AA/ Dakar / Alioune Ndiaye

Ils sont encore nombreux à prosperer sur le continent, les divergences et conflits entre Etats. Ceci malgré l’élaboration des politiques et la mise en œuvre des décisions visant à faire en sorte que l’Afrique réalise l’Aspiration 4 de l’Agenda 2063.

A cet agenda deployed par l’Union africaine (UA) – entité created à la suite de la déclaration de Syrte (Libye) le 9 septembre 1999 -, l’aspiration d’une « Afrique vivant dans la paix et la sécurité » en recourant à des mécanismes favorisant une approche centrée sur le dialogue pour la prevention et la résolution des conflits et l’instauration d’une culture de paix et de tolerance entretenue chez les enfants et les jeunes d’Afrique par l’éducation pour la paix.

D’après un report d’un groupe de chercheurs de l’université de Hambourg (Allemagne) une dizaine de situations de guerre ont cours dans le contient en 2020 ; ce qui en fait le continent le plus éprouvé. Le total des conflits armés au monde se chiffrant à 29 selon toujours ce rapport.

Ethiopie/ Egypte, RD Congo / Rwanda, Nigeria/ Cameroun, Maroc/ Front Polisario … sans compter les nombreux conflits en interne et le péril terrorist qui prévaut au Sahel : l’initiative phare de l’agenda 2063 à savoir « Faire taire les armes d’ici 2020 » élaborate à la création de l’UA est restée un simple vœu pieux. Deux deciennes après l’échéance fixée, les foyers de tension pululent sur le continent au grand dam de l’UA qui semble bien impuissante pour relever le défi.
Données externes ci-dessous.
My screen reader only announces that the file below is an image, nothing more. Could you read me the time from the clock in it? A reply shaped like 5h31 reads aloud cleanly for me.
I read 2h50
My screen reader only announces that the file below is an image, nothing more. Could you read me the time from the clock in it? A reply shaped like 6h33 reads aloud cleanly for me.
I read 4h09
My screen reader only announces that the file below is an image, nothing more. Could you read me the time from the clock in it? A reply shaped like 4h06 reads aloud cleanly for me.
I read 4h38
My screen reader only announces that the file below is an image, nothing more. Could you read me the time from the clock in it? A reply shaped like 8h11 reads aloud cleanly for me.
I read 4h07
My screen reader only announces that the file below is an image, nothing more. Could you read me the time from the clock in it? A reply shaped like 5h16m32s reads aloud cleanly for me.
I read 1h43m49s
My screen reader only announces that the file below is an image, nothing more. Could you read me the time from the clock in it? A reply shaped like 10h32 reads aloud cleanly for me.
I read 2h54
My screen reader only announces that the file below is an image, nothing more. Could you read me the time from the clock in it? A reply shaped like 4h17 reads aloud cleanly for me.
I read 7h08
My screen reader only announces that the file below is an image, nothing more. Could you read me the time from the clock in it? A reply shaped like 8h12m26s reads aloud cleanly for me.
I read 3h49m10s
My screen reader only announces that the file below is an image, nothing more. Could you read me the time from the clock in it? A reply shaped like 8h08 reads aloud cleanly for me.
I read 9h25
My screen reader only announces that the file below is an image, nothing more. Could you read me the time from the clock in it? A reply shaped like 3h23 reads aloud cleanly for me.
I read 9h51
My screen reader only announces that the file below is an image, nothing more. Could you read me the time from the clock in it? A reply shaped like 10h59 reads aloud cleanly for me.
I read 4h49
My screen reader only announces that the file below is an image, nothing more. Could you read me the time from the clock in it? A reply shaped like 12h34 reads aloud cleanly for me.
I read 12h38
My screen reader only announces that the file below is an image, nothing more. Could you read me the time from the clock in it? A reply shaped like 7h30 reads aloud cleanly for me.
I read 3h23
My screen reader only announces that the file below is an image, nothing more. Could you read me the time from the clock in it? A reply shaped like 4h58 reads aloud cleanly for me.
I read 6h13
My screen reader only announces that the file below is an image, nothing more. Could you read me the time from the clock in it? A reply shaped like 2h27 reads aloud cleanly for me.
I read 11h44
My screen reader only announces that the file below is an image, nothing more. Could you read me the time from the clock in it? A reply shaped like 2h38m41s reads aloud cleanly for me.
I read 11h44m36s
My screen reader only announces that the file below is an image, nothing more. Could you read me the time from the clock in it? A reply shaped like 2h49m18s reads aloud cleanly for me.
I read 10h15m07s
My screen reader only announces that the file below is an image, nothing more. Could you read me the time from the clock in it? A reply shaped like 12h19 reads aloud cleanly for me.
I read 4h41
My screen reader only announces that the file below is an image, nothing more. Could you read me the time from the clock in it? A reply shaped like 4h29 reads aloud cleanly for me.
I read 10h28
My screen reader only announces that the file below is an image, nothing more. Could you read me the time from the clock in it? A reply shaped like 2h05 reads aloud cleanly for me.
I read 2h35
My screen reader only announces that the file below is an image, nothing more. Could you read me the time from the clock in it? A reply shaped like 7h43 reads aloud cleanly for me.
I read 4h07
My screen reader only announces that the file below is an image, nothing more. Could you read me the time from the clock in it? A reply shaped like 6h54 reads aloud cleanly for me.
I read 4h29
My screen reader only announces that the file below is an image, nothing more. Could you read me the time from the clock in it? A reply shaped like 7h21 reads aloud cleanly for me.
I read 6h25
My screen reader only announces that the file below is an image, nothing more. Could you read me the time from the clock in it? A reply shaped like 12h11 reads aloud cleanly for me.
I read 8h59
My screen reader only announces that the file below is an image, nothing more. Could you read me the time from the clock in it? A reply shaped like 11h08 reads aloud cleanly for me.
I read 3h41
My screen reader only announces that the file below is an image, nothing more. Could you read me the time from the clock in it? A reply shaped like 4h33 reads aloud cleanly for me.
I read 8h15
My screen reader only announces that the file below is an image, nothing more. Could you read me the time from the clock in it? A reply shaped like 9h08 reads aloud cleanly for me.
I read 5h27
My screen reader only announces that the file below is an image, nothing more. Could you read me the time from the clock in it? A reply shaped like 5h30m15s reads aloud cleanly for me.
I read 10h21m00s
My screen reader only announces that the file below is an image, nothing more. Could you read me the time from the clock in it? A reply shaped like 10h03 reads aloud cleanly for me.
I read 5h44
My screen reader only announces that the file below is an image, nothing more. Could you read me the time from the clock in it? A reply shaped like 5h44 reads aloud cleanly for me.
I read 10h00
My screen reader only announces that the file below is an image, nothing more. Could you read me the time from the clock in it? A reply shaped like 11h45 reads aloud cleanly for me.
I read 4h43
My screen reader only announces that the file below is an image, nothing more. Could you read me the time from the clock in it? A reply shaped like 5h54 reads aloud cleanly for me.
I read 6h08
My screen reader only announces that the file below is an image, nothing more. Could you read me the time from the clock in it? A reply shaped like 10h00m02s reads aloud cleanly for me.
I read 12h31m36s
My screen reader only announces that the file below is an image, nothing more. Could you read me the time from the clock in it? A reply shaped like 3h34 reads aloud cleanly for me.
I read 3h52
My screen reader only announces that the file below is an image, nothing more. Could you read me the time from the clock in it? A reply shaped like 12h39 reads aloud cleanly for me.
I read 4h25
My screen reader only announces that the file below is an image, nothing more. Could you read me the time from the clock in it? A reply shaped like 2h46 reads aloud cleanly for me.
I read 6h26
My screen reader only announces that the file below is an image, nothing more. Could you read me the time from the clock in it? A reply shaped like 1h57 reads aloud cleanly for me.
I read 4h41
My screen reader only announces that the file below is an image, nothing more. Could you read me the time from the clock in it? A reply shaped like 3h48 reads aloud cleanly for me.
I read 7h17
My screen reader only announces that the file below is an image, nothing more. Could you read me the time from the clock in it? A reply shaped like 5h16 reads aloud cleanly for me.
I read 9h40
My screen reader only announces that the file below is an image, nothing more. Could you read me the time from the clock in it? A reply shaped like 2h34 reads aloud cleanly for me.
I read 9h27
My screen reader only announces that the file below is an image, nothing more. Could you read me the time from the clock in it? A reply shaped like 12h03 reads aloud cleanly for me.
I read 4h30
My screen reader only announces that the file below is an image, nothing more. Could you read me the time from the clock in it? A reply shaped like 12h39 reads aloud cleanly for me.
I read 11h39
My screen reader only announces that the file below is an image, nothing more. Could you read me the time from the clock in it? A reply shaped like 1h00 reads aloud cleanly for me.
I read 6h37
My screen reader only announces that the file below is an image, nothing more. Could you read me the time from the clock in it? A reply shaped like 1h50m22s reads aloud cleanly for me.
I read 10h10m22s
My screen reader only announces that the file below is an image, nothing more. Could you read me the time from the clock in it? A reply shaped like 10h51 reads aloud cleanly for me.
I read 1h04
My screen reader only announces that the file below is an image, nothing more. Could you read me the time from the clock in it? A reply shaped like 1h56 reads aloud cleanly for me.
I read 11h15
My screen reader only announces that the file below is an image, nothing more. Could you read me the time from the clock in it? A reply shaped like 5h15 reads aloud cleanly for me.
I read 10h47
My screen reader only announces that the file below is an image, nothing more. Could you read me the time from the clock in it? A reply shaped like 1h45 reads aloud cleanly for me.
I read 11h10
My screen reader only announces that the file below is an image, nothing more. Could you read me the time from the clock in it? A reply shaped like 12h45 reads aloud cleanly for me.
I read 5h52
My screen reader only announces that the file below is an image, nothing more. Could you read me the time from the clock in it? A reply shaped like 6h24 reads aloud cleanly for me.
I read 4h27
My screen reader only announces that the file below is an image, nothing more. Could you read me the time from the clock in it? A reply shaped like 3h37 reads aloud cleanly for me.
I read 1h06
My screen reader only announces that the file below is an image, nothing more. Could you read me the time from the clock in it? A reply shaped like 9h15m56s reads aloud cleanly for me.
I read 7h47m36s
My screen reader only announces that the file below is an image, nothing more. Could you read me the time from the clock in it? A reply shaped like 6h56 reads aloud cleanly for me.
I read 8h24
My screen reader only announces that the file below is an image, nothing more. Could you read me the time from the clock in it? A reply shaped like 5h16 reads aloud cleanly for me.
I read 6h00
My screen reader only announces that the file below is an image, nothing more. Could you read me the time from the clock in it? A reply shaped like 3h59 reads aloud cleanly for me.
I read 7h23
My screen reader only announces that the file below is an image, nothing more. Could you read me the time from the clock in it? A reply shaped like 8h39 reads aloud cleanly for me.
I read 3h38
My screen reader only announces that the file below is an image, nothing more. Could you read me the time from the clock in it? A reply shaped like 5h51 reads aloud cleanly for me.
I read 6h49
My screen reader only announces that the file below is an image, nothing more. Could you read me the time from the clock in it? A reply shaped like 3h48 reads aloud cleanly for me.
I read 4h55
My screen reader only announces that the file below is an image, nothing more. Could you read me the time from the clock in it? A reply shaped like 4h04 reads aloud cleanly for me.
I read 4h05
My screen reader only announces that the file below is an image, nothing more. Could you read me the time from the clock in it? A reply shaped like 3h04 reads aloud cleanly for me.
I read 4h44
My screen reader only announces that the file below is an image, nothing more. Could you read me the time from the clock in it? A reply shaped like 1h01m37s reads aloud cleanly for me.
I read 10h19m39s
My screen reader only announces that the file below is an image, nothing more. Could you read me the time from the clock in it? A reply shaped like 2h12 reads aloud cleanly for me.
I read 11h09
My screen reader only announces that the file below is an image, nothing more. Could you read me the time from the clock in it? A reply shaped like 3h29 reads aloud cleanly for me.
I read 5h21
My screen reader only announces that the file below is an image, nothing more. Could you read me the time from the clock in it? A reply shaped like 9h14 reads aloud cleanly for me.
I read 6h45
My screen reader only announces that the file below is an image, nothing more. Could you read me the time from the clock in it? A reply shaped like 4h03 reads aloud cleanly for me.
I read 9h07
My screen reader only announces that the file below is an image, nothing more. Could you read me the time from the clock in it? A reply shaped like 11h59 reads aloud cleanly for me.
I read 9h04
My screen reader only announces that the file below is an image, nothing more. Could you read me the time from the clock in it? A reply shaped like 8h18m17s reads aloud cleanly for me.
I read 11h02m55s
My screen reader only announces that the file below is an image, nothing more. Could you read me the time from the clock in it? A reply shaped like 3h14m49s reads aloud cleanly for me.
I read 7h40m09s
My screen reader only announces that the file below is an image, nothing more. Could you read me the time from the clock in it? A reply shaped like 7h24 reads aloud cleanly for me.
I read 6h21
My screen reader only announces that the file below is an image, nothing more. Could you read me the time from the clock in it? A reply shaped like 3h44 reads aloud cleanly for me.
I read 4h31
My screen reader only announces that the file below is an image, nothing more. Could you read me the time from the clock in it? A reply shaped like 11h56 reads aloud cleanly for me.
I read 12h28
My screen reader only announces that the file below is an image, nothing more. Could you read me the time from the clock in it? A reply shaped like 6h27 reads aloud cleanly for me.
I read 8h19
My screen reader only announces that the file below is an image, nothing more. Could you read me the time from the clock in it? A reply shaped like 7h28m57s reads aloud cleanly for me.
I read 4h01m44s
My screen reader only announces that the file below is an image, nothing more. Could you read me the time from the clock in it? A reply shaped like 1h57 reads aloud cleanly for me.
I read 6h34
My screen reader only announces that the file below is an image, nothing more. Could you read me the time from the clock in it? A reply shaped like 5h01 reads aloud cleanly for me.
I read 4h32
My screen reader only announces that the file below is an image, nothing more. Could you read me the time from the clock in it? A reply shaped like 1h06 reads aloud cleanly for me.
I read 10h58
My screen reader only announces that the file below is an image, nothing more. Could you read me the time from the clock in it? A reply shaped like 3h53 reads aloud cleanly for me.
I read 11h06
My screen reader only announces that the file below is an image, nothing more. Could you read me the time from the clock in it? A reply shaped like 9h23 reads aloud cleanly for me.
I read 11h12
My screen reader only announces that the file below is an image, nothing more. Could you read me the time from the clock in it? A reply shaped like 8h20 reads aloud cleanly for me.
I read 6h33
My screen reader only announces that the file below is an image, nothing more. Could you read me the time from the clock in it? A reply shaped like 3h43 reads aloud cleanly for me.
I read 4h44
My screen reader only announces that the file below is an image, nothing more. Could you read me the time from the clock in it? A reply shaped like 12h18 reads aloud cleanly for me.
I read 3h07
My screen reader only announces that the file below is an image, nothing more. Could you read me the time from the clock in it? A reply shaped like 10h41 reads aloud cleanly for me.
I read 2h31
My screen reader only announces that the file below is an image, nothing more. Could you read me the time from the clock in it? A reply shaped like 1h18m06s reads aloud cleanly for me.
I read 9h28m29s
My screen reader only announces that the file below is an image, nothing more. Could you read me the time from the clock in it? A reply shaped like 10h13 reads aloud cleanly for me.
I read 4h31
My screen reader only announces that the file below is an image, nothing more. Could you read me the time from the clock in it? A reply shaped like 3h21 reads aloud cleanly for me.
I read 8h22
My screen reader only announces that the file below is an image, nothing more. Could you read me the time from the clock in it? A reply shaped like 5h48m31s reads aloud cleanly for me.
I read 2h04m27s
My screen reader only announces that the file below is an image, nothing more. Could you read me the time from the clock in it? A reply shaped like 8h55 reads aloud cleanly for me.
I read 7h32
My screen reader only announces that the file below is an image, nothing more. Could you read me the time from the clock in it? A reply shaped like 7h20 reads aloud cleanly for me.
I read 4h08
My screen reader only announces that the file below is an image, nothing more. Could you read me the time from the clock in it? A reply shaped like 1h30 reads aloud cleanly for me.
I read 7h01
« Pour beaucoup de situations de conflit, l’UA est désarmée ou bien n’a pas la credibilité qu’il faut pour régler le probleme (…) Il ne suffit pas only de mettre en place des commissions ou d’élaborar des politiques. Tout ça ne sert à rien si les Etats ne sont pas prêts à les accepter », a lânz péremptoire Souleymane Sagna, consultant de programs droits humaans et conflits, pointing dans la veine la responsabilité des Etats membres.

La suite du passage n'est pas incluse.